I'm back from France, which should give Dan Brown some kind of award for his tremendous contributions to the economy. I'm mostly sorting through my enormous piles of virtual and physical mail but am making an attempt to resume blogging. Hence, there are a couple of new posts below. More to come later.
From the sluggish checkout procedures in Paris grocery stores, you'd never know that a French company, Carrefour, is the most efficient, productive supermarket chain in the world. You might guess, however, that most of its success has occurred outside France. (By way of background, see this NYT column I wrote on Bill Lewis's terrific book The Power of Productivity and download this Lewis article.)
Dave Demerjian of Wired News reports on how airlines are using math to expedite boarding. The article is well worth a full read, but here's an excerpt:
America West Airlines, which became US Airways after a recent merger, has led the way in rethinking passenger boarding, working with engineers at Arizona State University to develop a system that speeds the process by reducing interference between passengers.
According to Tim Lindemann, US Airways' managing director of airport services, streamlining the boarding process was one part of a larger effort to reduce turnaround times at what was then America West. "We were looking at every possible way to shave time off the process," he says.
Convinced that there was a statistical solution to the problem, Lindemann approached Arizona State University's industrial engineering department. "We have a great university in our backyard, and hoped they could help," he says. "The engineers there immediately understood the problem we were trying to solve, because they had witnessed it themselves. They had been on our flights."

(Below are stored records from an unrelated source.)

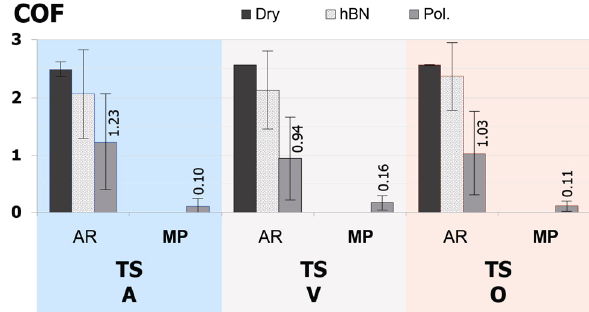
Fig. 5 Average friction levels over the last 25 s of the tribotests for all the test configurations (load 10 N, stroke length 4 mm, frequency 12.5 Hz, temp. 300 ºC).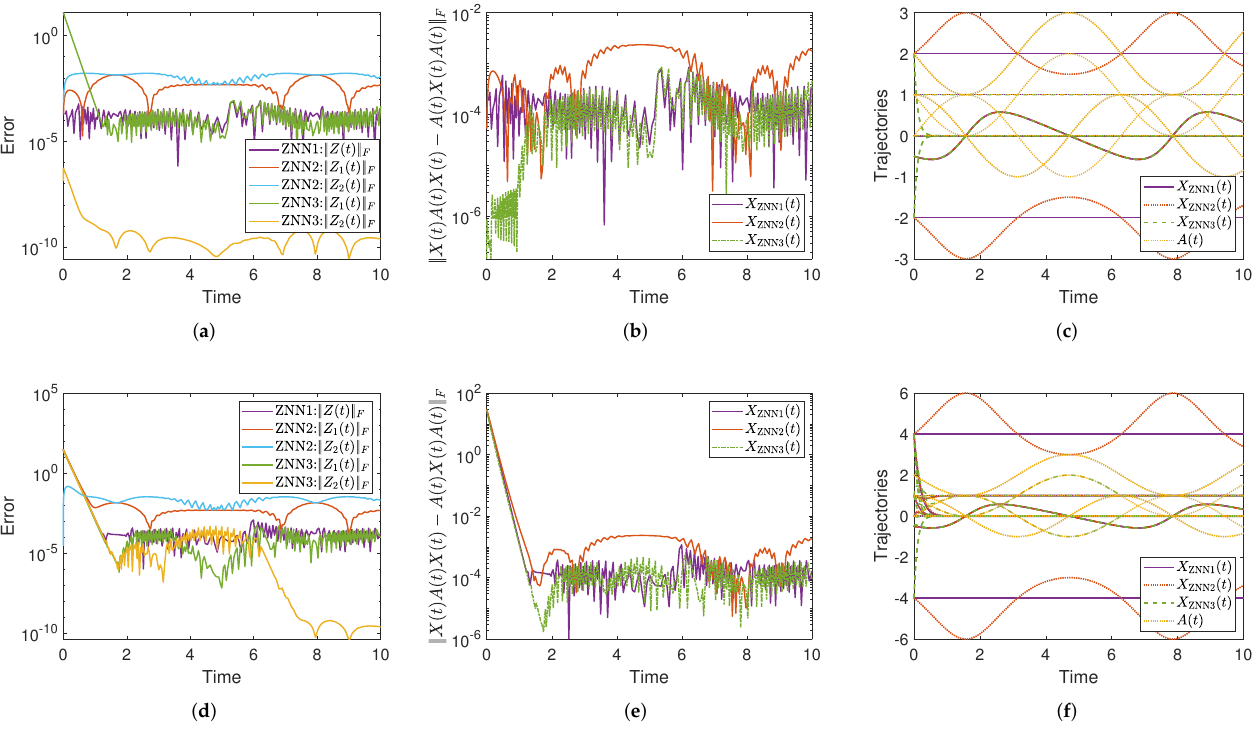
Figure 2. The ZNN error tracking, convergence, and trajectories of the solutions in Section 4.4 under IC1 and IC2. ( a ) Section 4.4 under IC1: ZNN error tracking. ( b ) Section 4.4 under IC1: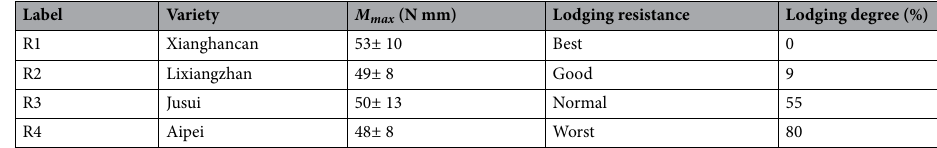
Table 1. Maximum bending moment M max of fresh culms; Lodging resistance and lodging degree of rice plants. The symbol ± in table refers to the distribution range of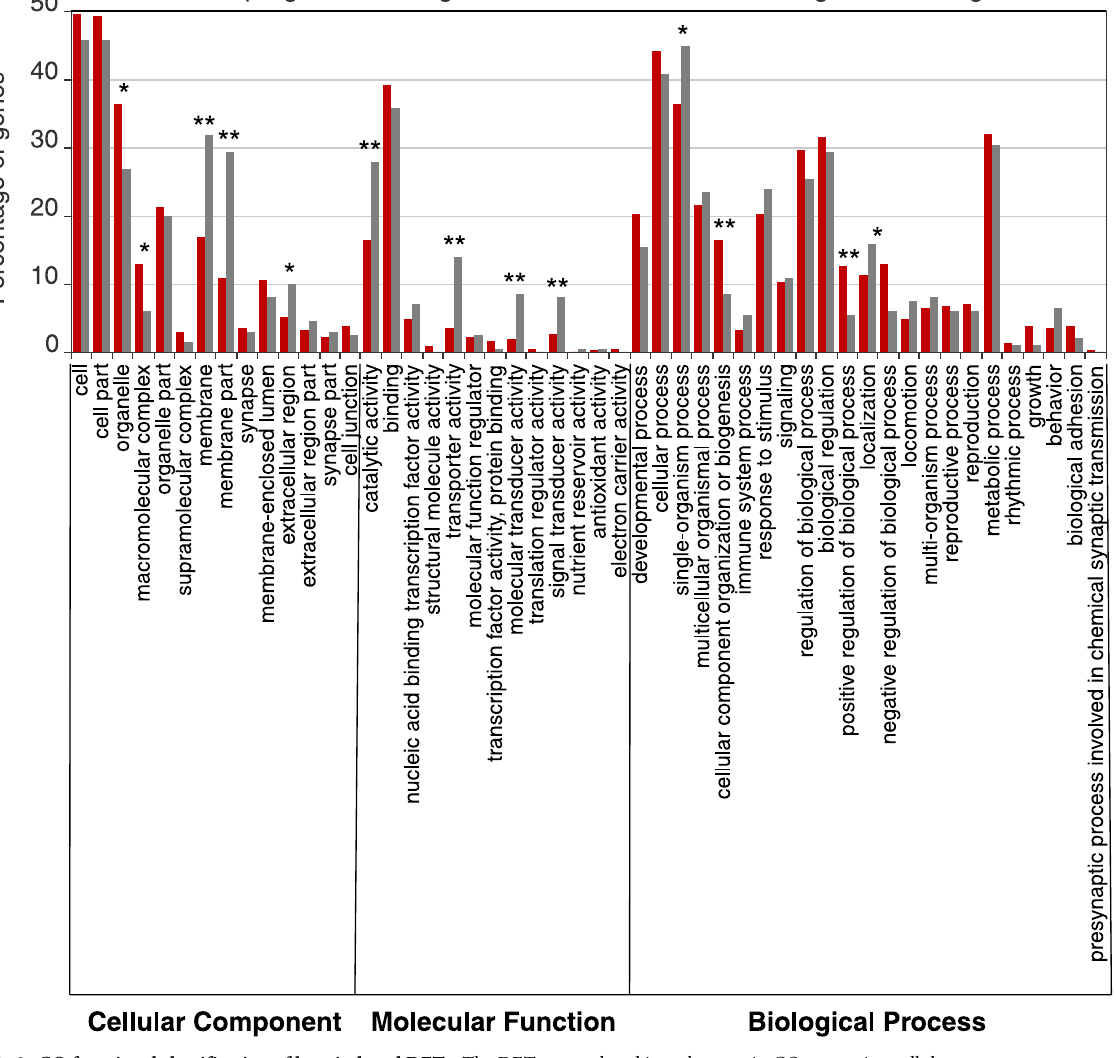
Fig 2. GO functional classification of heat induced DETs. The DETs were placed into three main GO categories: cellular component, molecular function, biological process. Asterisks indicate significant difference ( � indicates p < 0.05, �� indicates p < 0.01).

Professor René Villalobos and graduate student Menkes van den Briel began reviewing boarding systems used by other airlines. "The conventional wisdom was that boarding from back to front was most effective," says van den Briel. The engineers looked at an inside-out strategy that boards planes from window to aisle, and also examined a 2002 simulation study that claimed calling passengers individually by seat number was the fastest way to load an aircraft.
The two then developed a mathematical formula that measured the number of times passengers were likely to get in each other's way during boarding. "We knew that boarding time was negatively impacted by passengers interfering with one another," explains van den Briel. "So we built a model to calculate these incidents."
Villalobos and van den Briel looked at interference resulting from passengers obstructing the aisle, as well as that caused by seated passengers blocking a window or middle seat. They applied the equation to eight different boarding scenarios, looking at both front-to-back and outside-in systems. "Ultimately, the issue America West needed to address was time," explains van den Briel. "We figured a system that reduced interference between passengers would also cut boarding time."
I'm sure the operations research is good, but airlines have some tough behavioral issues to deal with too. Passengers all want to board first. Some flout the rules, knowing that most airlines ignore line cutting. (A confrontation slows the boarding process.) And, at least on some flights, most passengers are actually entitled to early boarding, thanks to their--our--illustrious frequent flyer status.
It's the political economy, stupid. (Nasty phrase, that.) Texas has no income tax, which means public services are funded by sales and property taxes. Everyone, regardless of income or legal status, pays sales and property taxes, either directly or indirectly through rent. California, by contrast, relies heavily on a very progressive income tax that doesn't fall on people who are paid off the books or who don't earn much money in the first place. Liberals who support immigration should rethink their love of progressive income taxes.